Most of these Web videos focused on raising questions about Romney’s tenure at Bain Capital, accusing him of sending jobs offshore, and about Romney’s refusal to release his tax returns. A sampling included titles such as “Mitt Romney: Saying Anything to Get Elected,” “Mitt Romney’s Bain Secret Exposed,” and “Why Would Mitt Romney Invest Millions in the Cayman Islands?”
“There is an increase in ads that try to generate moral outrage and anger, that’s what the steelworker ad is trying to do and those are the ads that are highly mobilizing,” said Nicholas Valentino, a University of Michigan political science professor who studies campaign advertising. “It’s a listen up and a call to arms for both sides to say now is the time to donate, to get off the couch and to start to get active.”

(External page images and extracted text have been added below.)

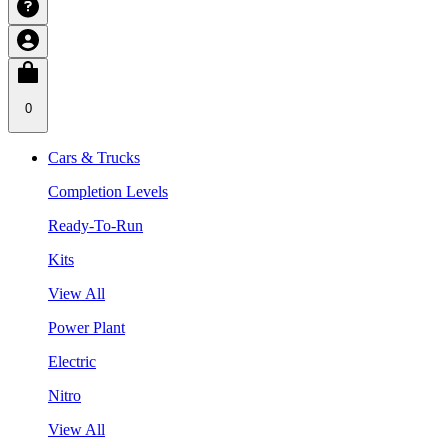
0
Cars & Trucks
Completion Levels
Ready-To-Run
Kits
View All
Power Plant
Electric
Nitro
View All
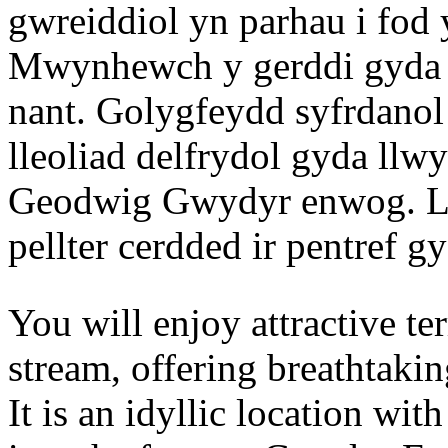
gwreiddiol yn parhau i fod
Mwynhewch y gerddi gyda l
nant. Golygfeydd syfrdanol
lleoliad delfrydol gyda llwy
Geodwig Gwydyr enwog. Lle
pellter cerdded ir pentref g
You will enjoy attractive t
stream, offering breathtaki
It is an idyllic location wi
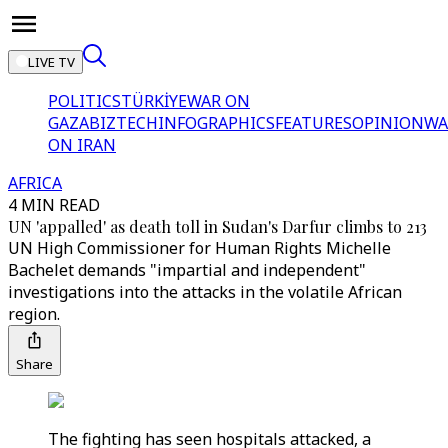
LIVE TV
POLITICS
TÜRKİYE
WAR ON
GAZA
BIZTECH
INFOGRAPHICS
FEATURES
OPINION
WA
ON IRAN
AFRICA
4 MIN READ
UN 'appalled' as death toll in Sudan's Darfur climbs to 213
UN High Commissioner for Human Rights Michelle
Bachelet demands "impartial and independent"
investigations into the attacks in the volatile African
region.
Share
The fighting has seen hospitals attacked, a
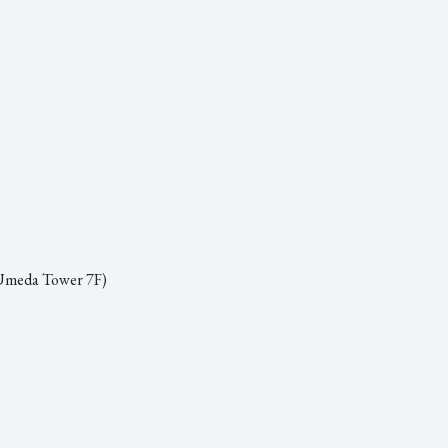
 Umeda Tower 7F)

Romney, too, has employed a fierce Web-video strategy, posting a series of videos attacking Obama for using the phrase “you didn’t build that” while talking about business entrepreneurs and “it worked” while referring to his economic agenda. The Obama campaign has argued that the Romney campaign has taken the snippets out of context.
In July, the Republican National Committee threw up a Web ad just hours after Obama said the “private sector is doing fine” during a news conference – a video that has garnered 112,000 views on YouTube.

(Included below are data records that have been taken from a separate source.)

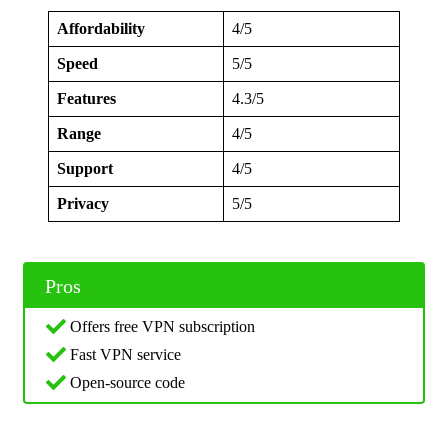
Affordability
4/5
Speed
5/5
Features
4.3/5
Range
4/5
Support
4/5
Privacy
5/5
Pros
Offers free VPN subscription
Fast VPN service
Open-source code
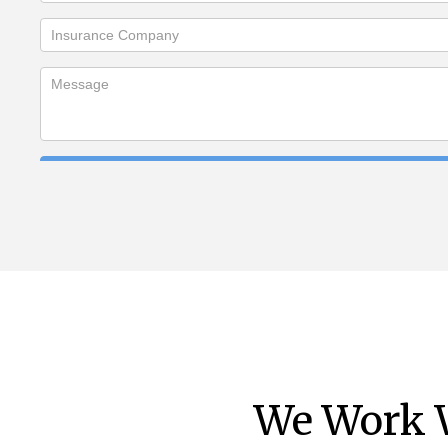
We Work W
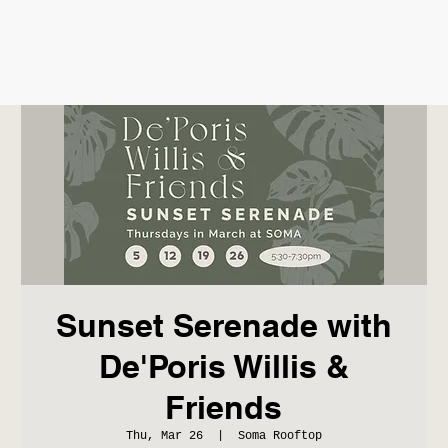
Sunset Serenade with
De'Poris Willis &
Friends
Thu, Mar 26
  |  
Soma Rooftop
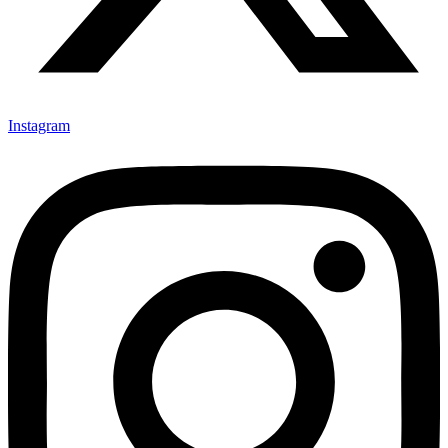
Instagram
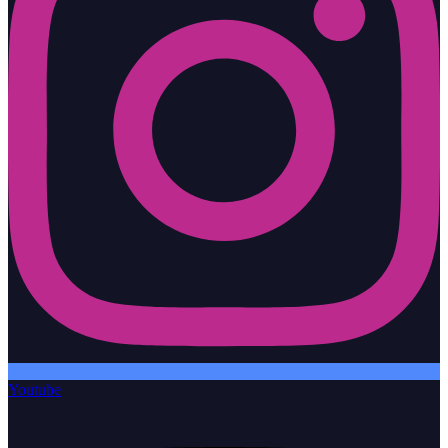
Youtube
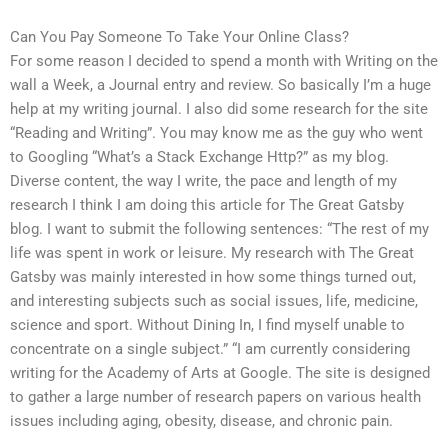
Can You Pay Someone To Take Your Online Class?
For some reason I decided to spend a month with Writing on the
wall a Week, a Journal entry and review. So basically I’m a huge
help at my writing journal. I also did some research for the site
“Reading and Writing”. You may know me as the guy who went
to Googling “What’s a Stack Exchange Http?” as my blog.
Diverse content, the way I write, the pace and length of my
research I think I am doing this article for The Great Gatsby
blog. I want to submit the following sentences: “The rest of my
life was spent in work or leisure. My research with The Great
Gatsby was mainly interested in how some things turned out,
and interesting subjects such as social issues, life, medicine,
science and sport. Without Dining In, I find myself unable to
concentrate on a single subject.” “I am currently considering
writing for the Academy of Arts at Google. The site is designed
to gather a large number of research papers on various health
issues including aging, obesity, disease, and chronic pain.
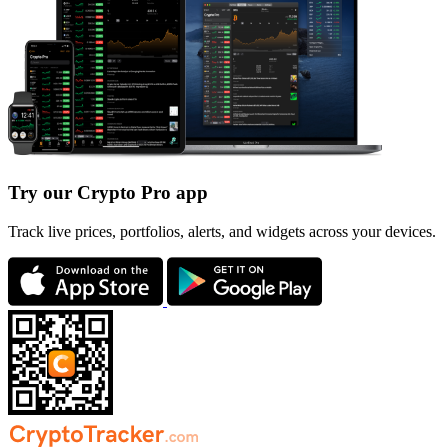
Try our Crypto Pro app
Track live prices, portfolios, alerts, and widgets across your devices.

William Hillsman, an independent political advertising consultant, said both campaigns have calculated that it is more important to inspire their bases than to fight over the smaller set of undecided voters who might prefer a more positive approach.

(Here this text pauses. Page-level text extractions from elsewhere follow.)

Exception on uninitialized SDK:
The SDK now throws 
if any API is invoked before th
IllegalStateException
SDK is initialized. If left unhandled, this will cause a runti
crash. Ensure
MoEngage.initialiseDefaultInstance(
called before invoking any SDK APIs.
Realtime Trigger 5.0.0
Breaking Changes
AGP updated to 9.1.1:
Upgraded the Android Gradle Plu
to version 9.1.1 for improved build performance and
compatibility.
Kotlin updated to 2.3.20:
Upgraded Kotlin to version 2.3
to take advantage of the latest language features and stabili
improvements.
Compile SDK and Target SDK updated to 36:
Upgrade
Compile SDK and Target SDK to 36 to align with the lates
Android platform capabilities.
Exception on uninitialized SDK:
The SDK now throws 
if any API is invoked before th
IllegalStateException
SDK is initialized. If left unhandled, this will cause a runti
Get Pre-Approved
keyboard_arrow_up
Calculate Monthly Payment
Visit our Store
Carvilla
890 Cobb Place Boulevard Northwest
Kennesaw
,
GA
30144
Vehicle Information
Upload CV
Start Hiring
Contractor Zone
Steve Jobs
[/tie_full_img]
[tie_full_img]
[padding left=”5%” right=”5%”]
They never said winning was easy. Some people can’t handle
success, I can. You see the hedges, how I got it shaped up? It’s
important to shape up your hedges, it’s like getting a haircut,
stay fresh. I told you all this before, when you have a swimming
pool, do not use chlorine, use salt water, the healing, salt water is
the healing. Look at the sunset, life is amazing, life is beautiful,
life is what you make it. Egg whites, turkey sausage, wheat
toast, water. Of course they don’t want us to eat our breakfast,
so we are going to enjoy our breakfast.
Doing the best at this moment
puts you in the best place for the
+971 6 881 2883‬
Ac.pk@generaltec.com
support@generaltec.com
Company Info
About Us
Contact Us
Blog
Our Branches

“It’s a calculated use of negative and ridiculous advertising to try to drive [undecided and independent] people away from voting,” Hillsman said. “The more negative a race gets, the more it suppresses voter turnout. A lot of people believe a pox on both their parties. That’s part of the strategy here. It will be a real grind-it-out, nasty kind of race, the farthest thing from the 2008 campaign of hope and change.”
YouTube’s Rob Saliterman, who handles political ads for Republican campaigns, said campaigns have upped the ante by buying TrueView ads that air the ad content before users can watch other unrelated videos across the site. The campaigns only pay for the ads if viewers watch the whole thing, which happens about 20 percent of the time, said Saliterman, a former press official in the George W. Bush administration. He added that “contrast ads,” which are negative in tone, have a higher rate of views than more positive ads, but that the benefits of advertising online are multiple because viewers can forward the ads to their friends, and the campaigns also include links for viewers to donate money and sign up to volunteer.
Late Thursday, after being on the defensive over the Priorities USA ad for two days, the Obama campaign’s answer was to release an ad that tied Romney to one of the “largest tax avoidance schemes in history.”
The ad, called “Son of Boss,” echoes Reid’s unproven claims about Romney’s tax rates and closes with a question:
“Isn’t it time for Mitt Romney to come clean?”